(What the task requires): Could you put the source text lines from all the items into a numbered list, skipping blank lines and leaving the pictures out?

(Dataset):
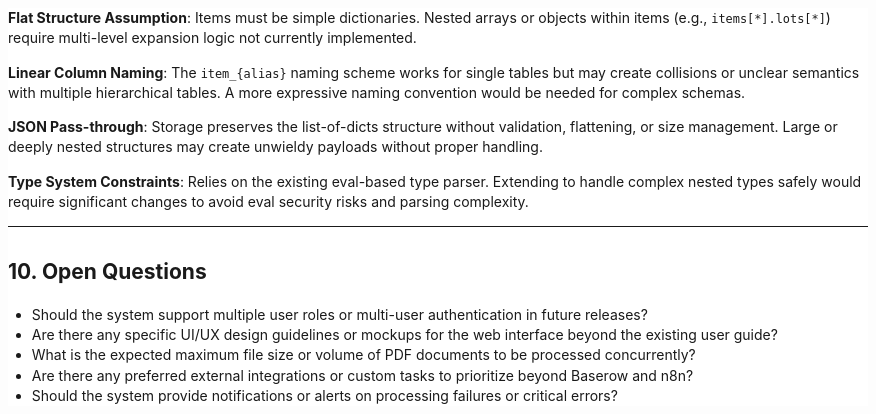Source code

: **Flat Structure Assumption**: Items must be simple dictionaries. Nested arrays or objects within items (e.g., `items[*].lots[*]`) require multi-level expansion logic not currently implemented.

**Linear Column Naming**: The `item_{alias}` naming scheme works for single tables but may create collisions or unclear semantics with multiple hierarchical tables. A more expressive naming convention would be needed for complex schemas.

**JSON Pass-through**: Storage preserves the list-of-dicts structure without validation, flattening, or size management. Large or deeply nested structures may create unwieldy payloads without proper handling.

**Type System Constraints**: Relies on the existing eval-based type parser. Extending to handle complex nested types safely would require significant changes to avoid eval security risks and parsing complexity.

---

## 10. Open Questions

- Should the system support multiple user roles or multi-user authentication in future releases?
- Are there any specific UI/UX design guidelines or mockups for the web interface beyond the existing user guide?
- What is the expected maximum file size or volume of PDF documents to be processed concurrently?
- Are there any preferred external integrations or custom tasks to prioritize beyond Baserow and n8n?
- Should the system provide notifications or alerts on processing failures or critical errors?
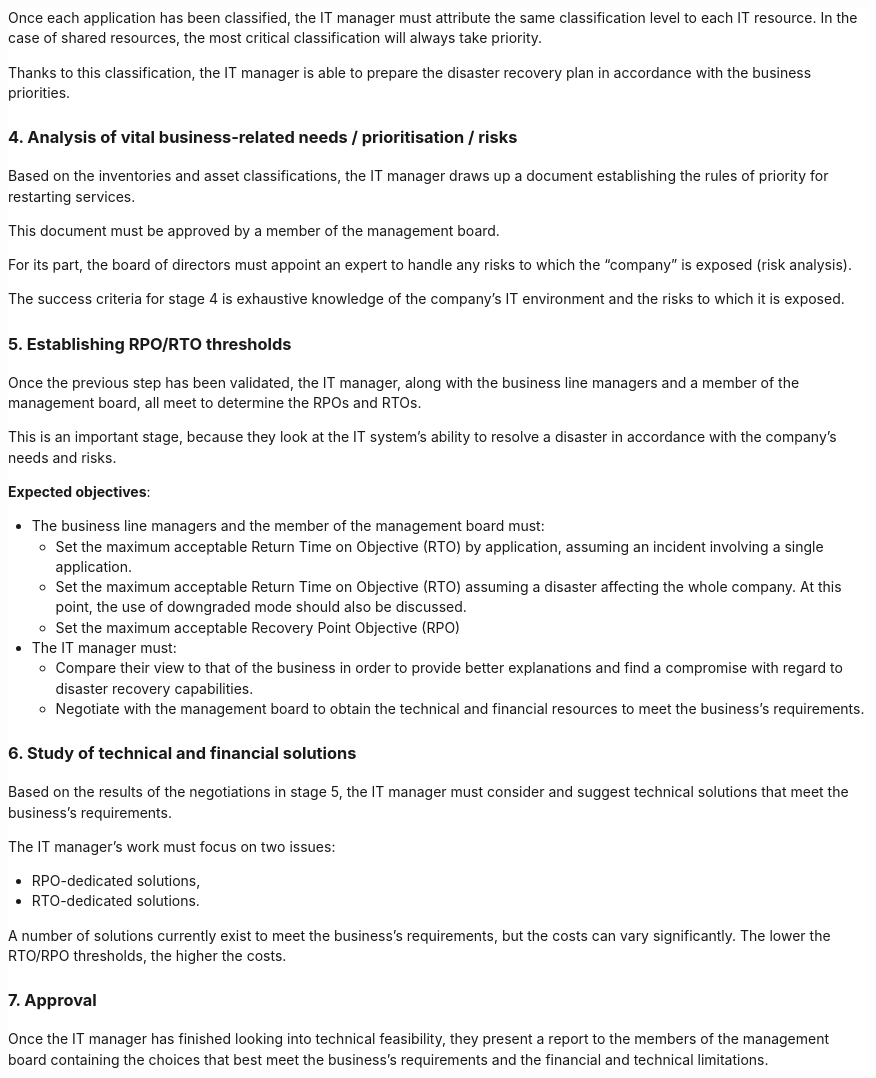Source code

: Once each application has been classified, the IT manager must attribute the same classification level to each IT resource. In the case of shared resources, the most critical classification will always take priority.

Thanks to this classification, the IT manager is able to prepare the disaster recovery plan in accordance with the business priorities.

### 4. Analysis of vital business-related needs / prioritisation / risks
Based on the inventories and asset classifications, the IT manager draws up a document establishing the rules of priority for restarting services.

This document must be approved by a member of the management board.

For its part, the board of directors must appoint an expert to handle any risks to which the “company” is exposed (risk analysis).

The success criteria for stage 4 is exhaustive knowledge of the company’s IT environment and the risks to which it is exposed.

### 5. Establishing RPO/RTO thresholds
Once the previous step has been validated, the IT manager, along with the business line managers and a member of the management board, all meet to determine the RPOs and RTOs.

This is an important stage, because they look at the IT system’s ability to resolve a disaster in accordance with the company’s needs and risks.

**Expected objectives**:
* The business line managers and the member of the management board must:
  * Set the maximum acceptable Return Time on Objective (RTO) by application, assuming an incident involving a single application.
  * Set the maximum acceptable Return Time on Objective (RTO) assuming a disaster affecting the whole company. At this point, the use of downgraded mode should also be discussed.
  * Set the maximum acceptable Recovery Point Objective (RPO)
* The IT manager must:
  * Compare their view to that of the business in order to provide better explanations and find a compromise with regard to disaster recovery capabilities.
  * Negotiate with the management board to obtain the technical and financial resources to meet the business’s requirements.

### 6. Study of technical and financial solutions
Based on the results of the negotiations in stage 5, the IT manager must consider and suggest technical solutions that meet the business’s requirements.

The IT manager’s work must focus on two issues:

* RPO-dedicated solutions,
* RTO-dedicated solutions.

A number of solutions currently exist to meet the business’s requirements, but the costs can vary significantly. The lower the RTO/RPO thresholds, the higher the costs.

### 7. Approval
Once the IT manager has finished looking into technical feasibility, they present a report to the members of the management board containing the choices that best meet the business’s requirements and the financial and technical limitations.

(Task result):
1. Source code
2. : **Flat Structure Assumption**: Items must be simple dictionaries. Nested arrays or objects within items (e.g., `items[*].lots[*]`) require multi-level expansion logic not currently implemented.
3. **Linear Column Naming**: The `item_{alias}` naming scheme works for single tables but may create collisions or unclear semantics with multiple hierarchical tables. A more expressive naming convention would be needed for complex schemas.
4. **JSON Pass-through**: Storage preserves the list-of-dicts structure without validation, flattening, or size management. Large or deeply nested structures may create unwieldy payloads without proper handling.
5. **Type System Constraints**: Relies on the existing eval-based type parser. Extending to handle complex nested types safely would require significant changes to avoid eval security risks and parsing complexity.
6. ---
7. ## 10. Open Questions
8. - Should the system support multiple user roles or multi-user authentication in future releases?
9. - Are there any specific UI/UX design guidelines or mockups for the web interface beyond the existing user guide?
10. - What is the expected maximum file size or volume of PDF documents to be processed concurrently?
11. - Are there any preferred external integrations or custom tasks to prioritize beyond Baserow and n8n?
12. - Should the system provide notifications or alerts on processing failures or critical errors?
13. Source code
14. : Once each application has been classified, the IT manager must attribute the same classification level to each IT resource. In the case of shared resources, the most critical classification will always take priority.
15. Thanks to this classification, the IT manager is able to prepare the disaster recovery plan in accordance with the business priorities.
16. ### 4. Analysis of vital business-related needs / prioritisation / risks
17. Based on the inventories and asset classifications, the IT manager draws up a document establishing the rules of priority for restarting services.
18. This document must be approved by a member of the management board.
19. For its part, the board of directors must appoint an expert to handle any risks to which the “company” is exposed (risk analysis).
20. The success criteria for stage 4 is exhaustive knowledge of the company’s IT environment and the risks to which it is exposed.
21. ### 5. Establishing RPO/RTO thresholds
22. Once the previous step has been validated, the IT manager, along with the business line managers and a member of the management board, all meet to determine the RPOs and RTOs.
23. This is an important stage, because they look at the IT system’s ability to resolve a disaster in accordance with the company’s needs and risks.
24. **Expected objectives**:
25. * The business line managers and the member of the management board must:
26.   * Set the maximum acceptable Return Time on Objective (RTO) by application, assuming an incident involving a single application.
27.   * Set the maximum acceptable Return Time on Objective (RTO) assuming a disaster affecting the whole company. At this point, the use of downgraded mode should also be discussed.
28.   * Set the maximum acceptable Recovery Point Objective (RPO)
29. * The IT manager must:
30.   * Compare their view to that of the business in order to provide better explanations and find a compromise with regard to disaster recovery capabilities.
31.   * Negotiate with the management board to obtain the technical and financial resources to meet the business’s requirements.
32. ### 6. Study of technical and financial solutions
33. Based on the results of the negotiations in stage 5, the IT manager must consider and suggest technical solutions that meet the business’s requirements.
34. The IT manager’s work must focus on two issues:
35. * RPO-dedicated solutions,
36. * RTO-dedicated solutions.
37. A number of solutions currently exist to meet the business’s requirements, but the costs can vary significantly. The lower the RTO/RPO thresholds, the higher the costs.
38. ### 7. Approval
39. Once the IT manager has finished looking into technical feasibility, they present a report to the members of the management board containing the choices that best meet the business’s requirements and the financial and technical limitations.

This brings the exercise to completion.